Wall Street bank Citigroup said crypto’s October futures wipeout shattered sentiment, sparking nearly $4 billion in bitcoin exchange-traded fund outflows and erasing year-to-date gains.
With fresh flows drying up, bitcoin has slipped back toward the average cost basis of ETF holders and is trading more like Citi’s bear case than its base scenario.
The bank said long-term holders are increasingly uneasy as the market enters the historically weak second year of the halving cycle, with on-chain data showing older supply moving and large wallets trimming positions.

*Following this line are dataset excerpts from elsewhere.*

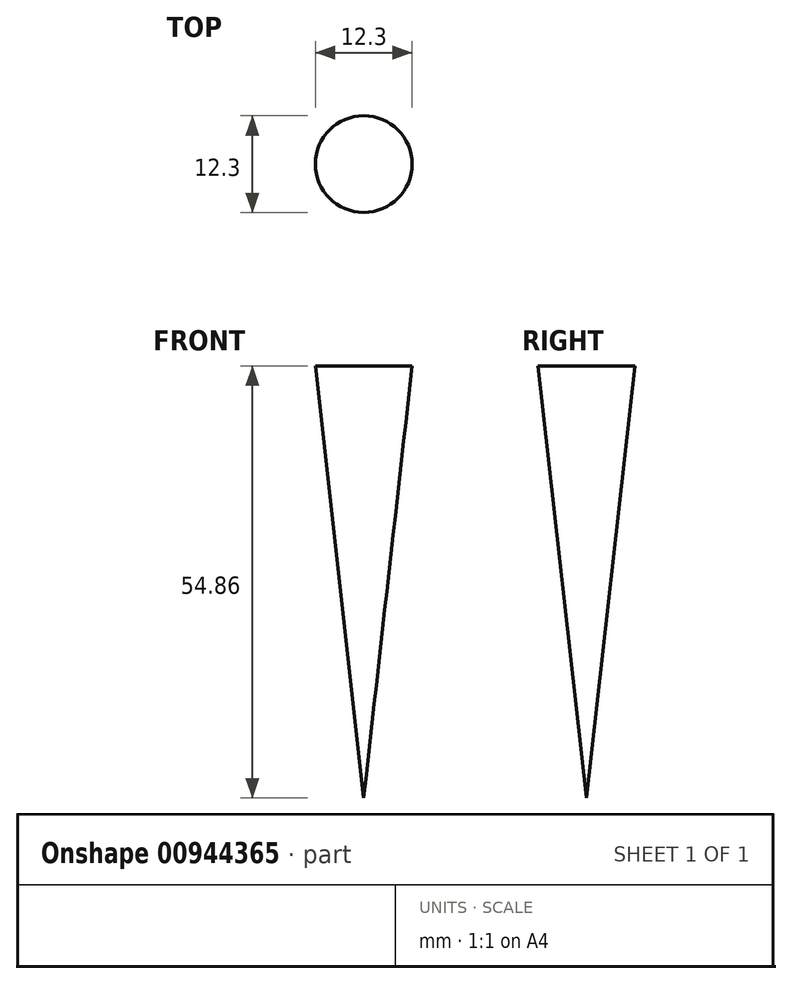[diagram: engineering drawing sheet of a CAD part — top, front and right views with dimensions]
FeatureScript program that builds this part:
annotation { "Feature Type Name" : "Feature", "Feature Type Description" : "" }
export const myFeature = defineFeature(function(context is Context, id is Id, definition is map)
    precondition{}
    {
        {
            var Q0;
            Q0=qCreatedBy(makeId("Top.planeOp"),FACE);
            var sketch = newSketch(context, id + "F0", { "sketchPlane" : qUnion([Q0])});
            skCircle(sketch, "E0", {"center": v(0, 0) * mm, "radius": 5.8 * mm});
            skSolve(sketch);
        }
        {
            var Q0;
            Q0=qCreatedBy(makeId("Top.planeOp"),FACE);
            cPlane(context, id + "F1", {"entities" : qUnion([Q0]), "cplaneType" : CPlaneType.OFFSET, "offset" : 54.86 * mm, "width" : 152.4 * mm, "height" : 152.4 * mm});
        }
        {
            var Q0;
            Q0=qCreatedBy(id+"F1.planeOp",FACE);
            var sketch = newSketch(context, id + "F2", { "sketchPlane" : qUnion([Q0])});
            skCircle(sketch, "E1", {"center": v(0, 0) * mm, "radius": 6.15 * mm});
            skSolve(sketch);
        }
        {
            var Q0;
            Q0=sQuery(id+"F2.wireOp",EDGE,"E1");
            var Q1;
            Q1=sQuery(id+"F0.wireOp",VERTEX,"E0.center");
            loft(context, id + "F3", {"bodyType" : ToolBodyType.SURFACE, "wireProfilesArray" : [{ "wireProfileEntities" : qUnion([Q0]) }, { "wireProfileEntities" : qUnion([Q1]) }]});
        }
        {
            var Q0;
            Q0=qCreatedBy(id+"F1.planeOp",FACE);
            cPlane(context, id + "F4", {"entities" : qUnion([Q0]), "cplaneType" : CPlaneType.OFFSET, "offset" : 33.02 * mm, "width" : 152.4 * mm, "height" : 152.4 * mm});
        }
    });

Risk appetite has evaporated across majors since the early-Oct. flash crash tied to broader macro stress, leaving bitcoin underperforming its usual drivers and lacking near-term catalysts unless equities rebound or Washington’s digital-asset legislation advances, analyst Alex Saunders wrote in the Friday report.

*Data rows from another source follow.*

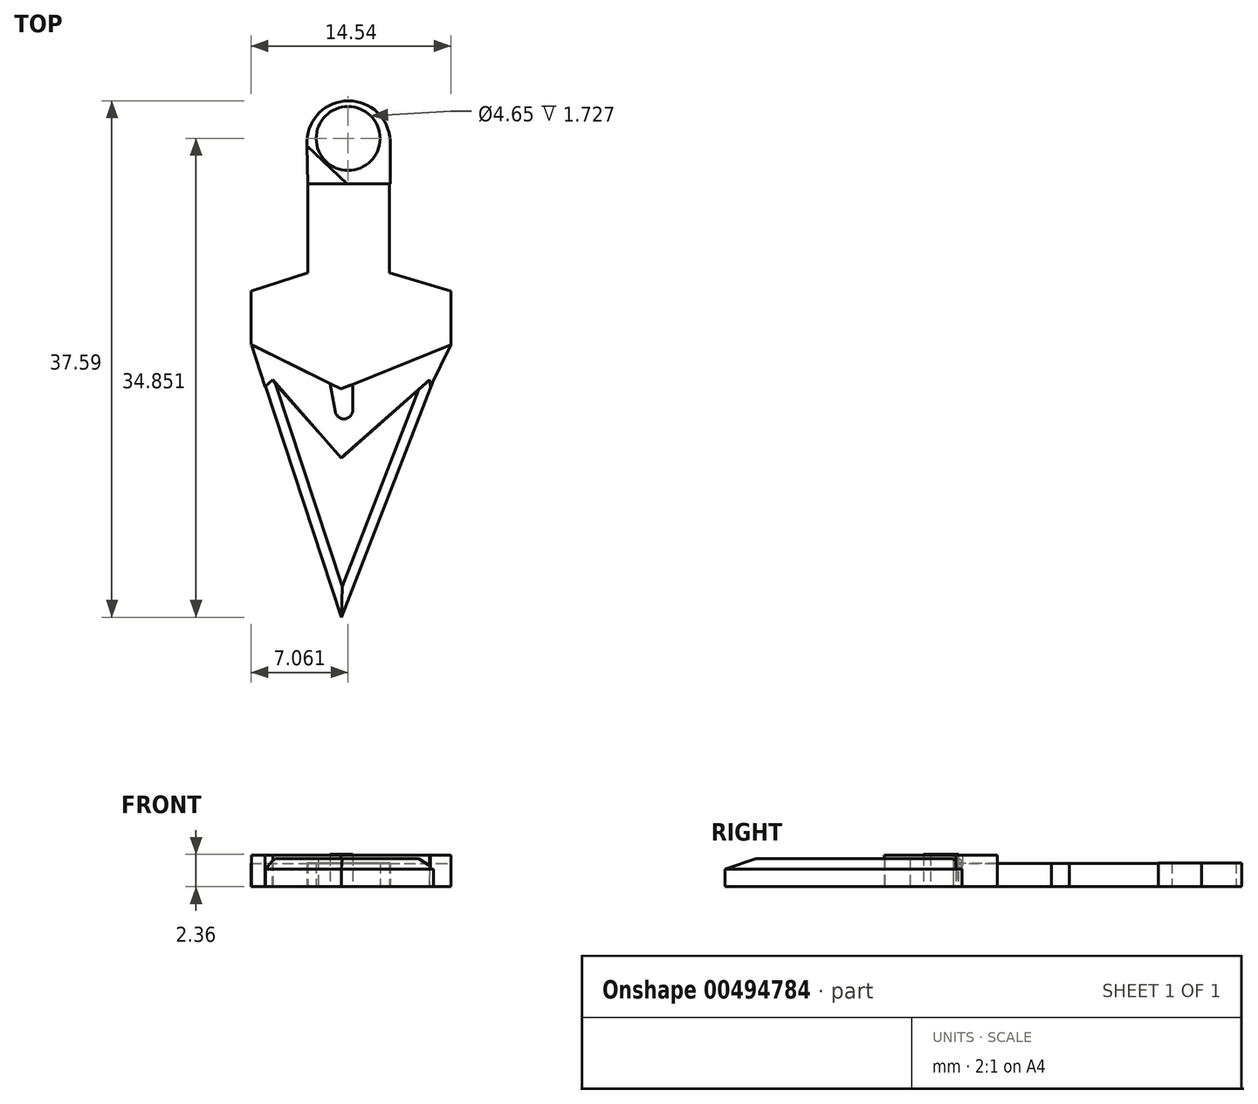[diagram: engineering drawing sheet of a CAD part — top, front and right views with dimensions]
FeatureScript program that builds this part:
annotation { "Feature Type Name" : "Feature", "Feature Type Description" : "" }
export const myFeature = defineFeature(function(context is Context, id is Id, definition is map)
    precondition{}
    {
        {
            var Q0;
            Q0=qCreatedBy(makeId("Top.planeOp"),FACE);
            var sketch = newSketch(context, id + "F0", { "sketchPlane" : qUnion([Q0])});
            skLineSegment(sketch, "E0", {"start": v(-76.08, -6.72) * mm, "end": v(-69.23, 10.94) * mm});
            skLineSegment(sketch, "E1", {"start": v(-69.23, 10.94) * mm, "end": v(-76.08, 4.87) * mm});
            skLineSegment(sketch, "E2", {"start": v(-76.08, 4.87) * mm, "end": v(-82.14, 11.7) * mm});
            skLineSegment(sketch, "E3", {"start": v(-82.14, 11.7) * mm, "end": v(-76.08, -6.72) * mm});
            skSolve(sketch);
        }
        {
            var Q0;
            Q0=qSketchRegion(id+"F0",true);
            extrude(context, id + "F1", {"entities" : qUnion([Q0]), "depth" : 2.03 * mm});
        }
        {
            var Q0;
            Q0=makeQuery(id+"F1.opExtrude","CAP_EDGE",EDGE,{"disambiguationData":[OSD([sQuery(id+"F0.wireOp",EDGE,"E3")])],"isStart":false});
            var Q1;
            Q1=makeQuery(id+"F1.opExtrude","CAP_EDGE",EDGE,{"disambiguationData":[OSD([sQuery(id+"F0.wireOp",EDGE,"E0")])],"isStart":false});
            chamfer(context, id + "F2", {"entities" : qUnion([Q0, Q1]), "chamferType" : ChamferType.OFFSET_ANGLE, "width" : 0.76 * mm, "oppositeDirection" : false, "angle" : 45 * degree, "tangentPropagation" : true});
        }
        {
            var Q0;
            Q0=makeQuery(id+"F1.opExtrude","SWEPT_BODY",BODY,{"disambiguationData":[OSD([sQuery(id+"F0.wireOp",EDGE,"E0"),sQuery(id+"F0.wireOp",EDGE,"E1"),sQuery(id+"F0.wireOp",EDGE,"E2"),sQuery(id+"F0.wireOp",EDGE,"E3")])]});
            var Q1;
            Q1=qCreatedBy(makeId("Right.planeOp"),FACE);
            transform(context, id + "F3", {"entities" : qUnion([Q0]), "transformType" : TransformType.TRANSLATION_DISTANCE, "transformDirection" : qUnion([Q1]), "distance" : 62.74 * mm, "makeCopy" : false});
        }
        {
            var Q0;
            Q0=qCreatedBy(makeId("Top.planeOp"),FACE);
            var sketch = newSketch(context, id + "F4", { "sketchPlane" : qUnion([Q0])});
            skLineSegment(sketch, "E4", {"start": v(-13.39, 4.88) * mm, "end": v(-18.34, 10.57) * mm});
            skLineSegment(sketch, "E5", {"start": v(-18.34, 10.57) * mm, "end": v(-18.9, 10.08) * mm});
            skLineSegment(sketch, "E6", {"start": v(-18.9, 10.08) * mm, "end": v(-19.9, 13.1) * mm});
            skLineSegment(sketch, "E7", {"start": v(-19.9, 13.1) * mm, "end": v(-13.39, 9.9) * mm});
            skLineSegment(sketch, "E8", {"start": v(-6.92, 10.57) * mm, "end": v(-6.87, 10.08) * mm});
            skLineSegment(sketch, "E9", {"start": v(-6.87, 10.08) * mm, "end": v(-5.38, 13.1) * mm});
            skLineSegment(sketch, "E10", {"start": v(-5.38, 13.1) * mm, "end": v(-13.39, 9.9) * mm});
            skLineSegment(sketch, "E11", {"start": v(-14.17, 10.28) * mm, "end": v(-13.8, 8.24) * mm});
            skLineSegment(sketch, "E12", {"start": v(-12.54, 8.24) * mm, "end": v(-12.54, 10.28) * mm});
            skArc(sketch, "E13", {"start": v(-13.8, 8.24) * mm, "mid": v(-13.17, 7.72) * mm, "end": v(-12.54, 8.24) * mm});
            skLineSegment(sketch, "E14", {"start": v(-13.39, 4.88) * mm, "end": v(-6.92, 10.57) * mm});
            skSolve(sketch);
        }
        {
            var Q0;
            Q0=qSketchRegion(id+"F4",true);
            extrude(context, id + "F5", {"entities" : qUnion([Q0]), "operationType" : NewBodyOperationType.ADD, "depth" : 2.3 * mm});
        }
        {
            var Q0;
            {var subQ6=sQuery(id+"F4.wireOp",EDGE,"E11");Q0=makeQuery(id+"F4.imprint","IMPRINT",FACE,{"disambiguationData":[TD([[makeQuery(id+"F4.imprint","IMPRINT",EDGE,{"derivedFrom":subQ6}),1.0]])]});}
            var Q1;
            Q1=sQuery(id+"F4.wireOp",EDGE,"E11");
            var Q2;
            Q2=sQuery(id+"F4.wireOp",EDGE,"E13");
            var Q3;
            Q3=sQuery(id+"F4.wireOp",EDGE,"E12");
            var Q4;
            Q4=sQuery(id+"F4.wireOp",EDGE,"E10");
            var Q5;
            Q5=sQuery(id+"F4.wireOp",EDGE,"E7");
            extrude(context, id + "F6", {"entities" : qUnion([Q0]), "surfaceEntities" : qUnion([Q1, Q2, Q3, Q4, Q5]), "depth" : 2.36 * mm});
        }
        {
            var Q0;
            Q0=qCreatedBy(makeId("Top.planeOp"),FACE);
            var sketch = newSketch(context, id + "F7", { "sketchPlane" : qUnion([Q0])});
            skLineSegment(sketch, "E15.MirrorCS", {"start": v(-5.38, 13.1) * mm, "end": v(-5.38, 17.03) * mm});
            skLineSegment(sketch, "E16", {"start": v(-19.92, 13.13) * mm, "end": v(-13.4, 9.9) * mm});
            skLineSegment(sketch, "E17", {"start": v(-13.4, 9.9) * mm, "end": v(-5.38, 13.1) * mm});
            skLineSegment(sketch, "E18", {"start": v(-19.92, 13.13) * mm, "end": v(-19.92, 17.03) * mm});
            skLineSegment(sketch, "E19", {"start": v(-19.92, 17.03) * mm, "end": v(-15.79, 18.35) * mm});
            skLineSegment(sketch, "E20", {"start": v(-15.79, 18.35) * mm, "end": v(-15.79, 24.82) * mm});
            skLineSegment(sketch, "E21", {"start": v(-15.79, 24.82) * mm, "end": v(-9.84, 24.82) * mm});
            skLineSegment(sketch, "E22", {"start": v(-9.84, 24.82) * mm, "end": v(-9.84, 18.35) * mm});
            skLineSegment(sketch, "E23", {"start": v(-9.84, 18.35) * mm, "end": v(-5.38, 17.03) * mm});
            skSolve(sketch);
        }
        {
            var Q0;
            Q0=qSketchRegion(id+"F7",true);
            extrude(context, id + "F8", {"entities" : qUnion([Q0]), "depth" : 1.7 * mm});
        }
        {
            var Q0;
            Q0=qCreatedBy(makeId("Top.planeOp"),FACE);
            var sketch = newSketch(context, id + "F9", { "sketchPlane" : qUnion([Q0])});
            skCircle(sketch, "E24", {"center": v(-12.83, 27.85) * mm, "radius": 3.02 * mm});
            skLineSegment(sketch, "E25", {"start": v(-15.79, 24.82) * mm, "end": v(-12.9, 24.82) * mm, "construction": true});
            skLineSegment(sketch, "E26", {"start": v(-15.79, 24.82) * mm, "end": v(-15.85, 27.97) * mm});
            skLineSegment(sketch, "E27", {"start": v(-9.8, 27.97) * mm, "end": v(-9.8, 24.82) * mm});
            skPoint(sketch, "E27.endSnap0", {"position": v(-14.34, 24.82) * mm});
            skLineSegment(sketch, "E28", {"start": v(-9.8, 24.82) * mm, "end": v(-12.9, 24.82) * mm});
            skSolve(sketch);
        }
        {
            var Q0;
            {var subQ0=sQuery(id+"F9.wireOp",EDGE,"E26");var subQ1=sQuery(id+"F9.wireOp",EDGE,"E24");var subQ2=makeQuery(id+"F9.imprint","INTERSECT",VERTEX,{"disambiguationData":[OD(0.0)],"derivedFrom":[subQ1,subQ0]});Q0=makeQuery(id+"F9.imprint","IMPRINT",FACE,{"disambiguationData":[TD([[makeQuery(id+"F9.imprint","IMPRINT",EDGE,{"disambiguationData":[TD([[subQ2,1.0]])],"derivedFrom":subQ1}),1.0]])]});}
            var Q1;
            {var subQ0=sQuery(id+"F9.wireOp",EDGE,"E28");var subQ1=sQuery(id+"F9.wireOp",EDGE,"E24");var subQ2=makeQuery(id+"F9.imprint","INTERSECT",VERTEX,{"disambiguationData":[OD(1.0)],"derivedFrom":[subQ1,subQ0]});Q1=makeQuery(id+"F9.imprint","IMPRINT",FACE,{"disambiguationData":[TD([[makeQuery(id+"F9.imprint","IMPRINT",EDGE,{"disambiguationData":[TD([[subQ2,-1.0]])],"derivedFrom":subQ1}),-1.0]])]});}
            extrude(context, id + "F10", {"entities" : qUnion([Q0, Q1]), "operationType" : NewBodyOperationType.ADD, "depth" : 1.73 * mm});
        }
        {
            var Q0;
            Q0=qCreatedBy(makeId("Top.planeOp"),FACE);
            var sketch = newSketch(context, id + "F11", { "sketchPlane" : qUnion([Q0])});
            skCircle(sketch, "E29", {"center": v(-12.86, 28.13) * mm, "radius": 2.33 * mm});
            skSolve(sketch);
        }
        {
            var Q0;
            Q0=qSketchRegion(id+"F11",true);
            extrude(context, id + "F12", {"entities" : qUnion([Q0]), "operationType" : NewBodyOperationType.REMOVE, "depth" : 6.6 * mm});
        }
        {
            var Q0;
            Q0=qCreatedBy(makeId("Top.planeOp"),FACE);
            var sketch = newSketch(context, id + "F13", { "sketchPlane" : qUnion([Q0])});
            skLineSegment(sketch, "E30", {"start": v(-15.84, 27.6) * mm, "end": v(-15.79, 24.82) * mm});
            skLineSegment(sketch, "E31", {"start": v(-15.79, 24.82) * mm, "end": v(-12.95, 24.82) * mm});
            skLineSegment(sketch, "E32", {"start": v(-12.95, 24.82) * mm, "end": v(-15.84, 27.6) * mm});
            skSolve(sketch);
        }
        {
            var Q0;
            Q0=qSketchRegion(id+"F13",true);
            extrude(context, id + "F14", {"entities" : qUnion([Q0]), "operationType" : NewBodyOperationType.ADD, "depth" : 1.73 * mm});
        }
    });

Interest hasn’t disappeared, Saunders said, but long-term holders are defensive and newcomers see little reason to step in while bitcoin trades below key technical levels.
Saunders expected $7.5 billion in ETF inflows by year-end, but negative flows now place bitcoin near the bank’s $82,000 bear-case view.
The firm sees $80,000 as a pivotal level for ETF holders and says a regulatory breakthrough next year could restore demand, keeping its 12-month targets unchanged at $25 billion in flows and a bitcoin price of $181,000.
Bitcoin was trading around $86,500 at publication time.